» PROVIDED PASSAGE
------

Which one are you?
Back in the day, “Ma Bell” and landlines were the only way to communicate at a distance. I remember when my mom would talk on the phone for hours. Really! Hours!
At the time, I was young, and I wasn’t interested in what she was talking about or to whom. I took that time to gain a little more freedom, by staying outside after the street lights came on. Or, staying up a little later on a school night.
My mom would lose track of time being so immersed in her phone conversation, that she didn’t check on me since the phone was attached to the wall. She would have had to interrupt her conversation, lay the phone down, and search for me.
When I became an adult, I unconsciously mimicked my mother. I would stay on the phone for what seemed like hours. Once I was off the phone I realized how much time I had wasted. And half of my conversation I couldn’t even remember!
I was very ashamed of myself. Sometimes I would talk if someone called me during dinnertime, I threw my family off of their meal schedule, talking about nothing that I could remember of importance.
A couple of my regular phone buddies loved to gossip. Once I realized what was going on, I intentionally remained neutral. I would not add fuel to the fire, and I learned how to redirect the conversation, by changing the subject to something general.
Eventually, I learned how to end the conversation without offending them. I allowed caller ID and my answering machine to work for me. Then when voicemail replaced my answering machine, I felt I was “off the hook,” (no pun intended).

------

» RECORDED DATA
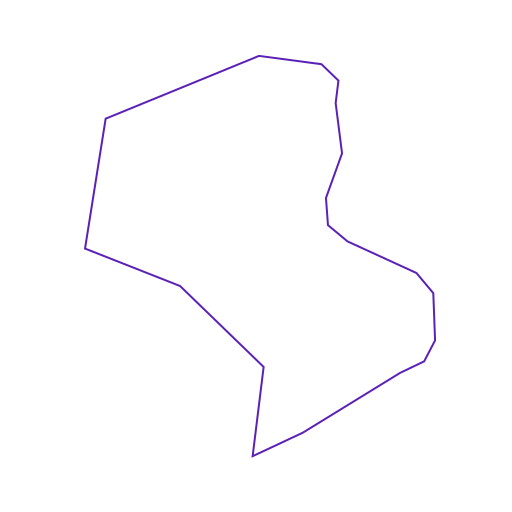 an SVG outline of Airai, rotated 258°
{"feature_id": "PLW-5245", "entity_name": "Airai", "entity_type": "state/province", "adm_level": 1, "iso_a3": "PLW", "parent_name": "Palau", "parent_adm1": "", "projection": "mercator", "projection_center": [134.557, 7.394], "detail": "fine", "context": "isolated", "style": "outline", "palette": "violet", "viewbox_px": 512, "rotation_deg": 258, "n_neighbors": 0, "source": "natural_earth", "source_scale": "10m", "svg_char_len": 403}
<svg xmlns="http://www.w3.org/2000/svg" viewBox="0 0 512 512"><g transform="rotate(258 256 256)"><path d="M421.6,137.5L451.1,300.5L430.0,359.9L410.4,373.1L389.0,365.7L338.5,361.5L298.2,336.5L271.2,332.8L251.2,348.6L206.0,409.4L182.8,421.7L136.2,413.6L118.0,398.6L111.7,372.6L73.4,264.9L60.9,211.1L145.9,240.4L242.4,175.5L298.8,90.3L421.6,137.5Z" fill="none" stroke="#5b21b6" stroke-width="2"/></g></svg>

------

» WHAT YOU WILL DO
1 – In the essay about phone habits, what replaced the writer's answering machine?
2 – From the essay about phone habits, print the passage between "Which one are" and "search for me.", inclusive.
3 – Carry on writing the essay about phone habits, starting after its last sentence.

» EXERCISE RESPONSES
1 – Voicemail replaced it.

2 –
Which one are you?
Back in the day, “Ma Bell” and landlines were the only way to communicate at a distance. I remember when my mom would talk on the phone for hours. Really! Hours!
At the time, I was young, and I wasn’t interested in what she was talking about or to whom. I took that time to gain a little more freedom, by staying outside after the street lights came on. Or, staying up a little later on a school night.
My mom would lose track of time being so immersed in her phone conversation, that she didn’t check on me since the phone was attached to the wall. She would have had to interrupt her conversation, lay the phone down, and search for me.

3 –
As I matured, realizing I was a wife and mother, I reflected on the type of person I had become. It was time for me to put away childish things. And gossiping was not something I felt comfortable doing. Just listening to it, I was just as guilty. I realized that wasn’t part of my nature.
Plus, I don’t lie well. It’s nothing worse than trying to back peddle out of a lie when confronted. Actually, I never had to do it. But, I confronted others during my younger years about something that was said about me.
This may seem elementary and cliche, but it works. The Golden Rule: “Do unto others as you would have them do unto you.” Empathy. Plain and simple.
Plus, I was raising a child whom I didn’t want to pick-up any bad behaviors I had the power to change.
One morning, I had the radio on as I was getting ready for work. The DJ would always quote words of wisdom for his closing thoughts at the end of his segment.
That particular morning, he quoted some words by Eleanor Roosevelt: “Little people talk about others. Average people talk about things. Brilliant people speak of ideas.”
I’ve always held this quote close to my heart. And I’ve often thought about what it truly means to me.
The lesson I’ve learned: Small-minded people can’t think beyond gossiping about other people, or even “thing outside the box.” They always follow the leader with the inability to think independently or make decisions for themselves.
Every day- or average-minded people talk about general/neutral things (conversations without bias or controversy, ie., weather, fashion, cars, etc.).
And those brilliant-minded thinkers/innovators who imagine or are actually doing the next big thing; positive things in their life and/or the life of others, or even for the world.
Which one are you? Think about it.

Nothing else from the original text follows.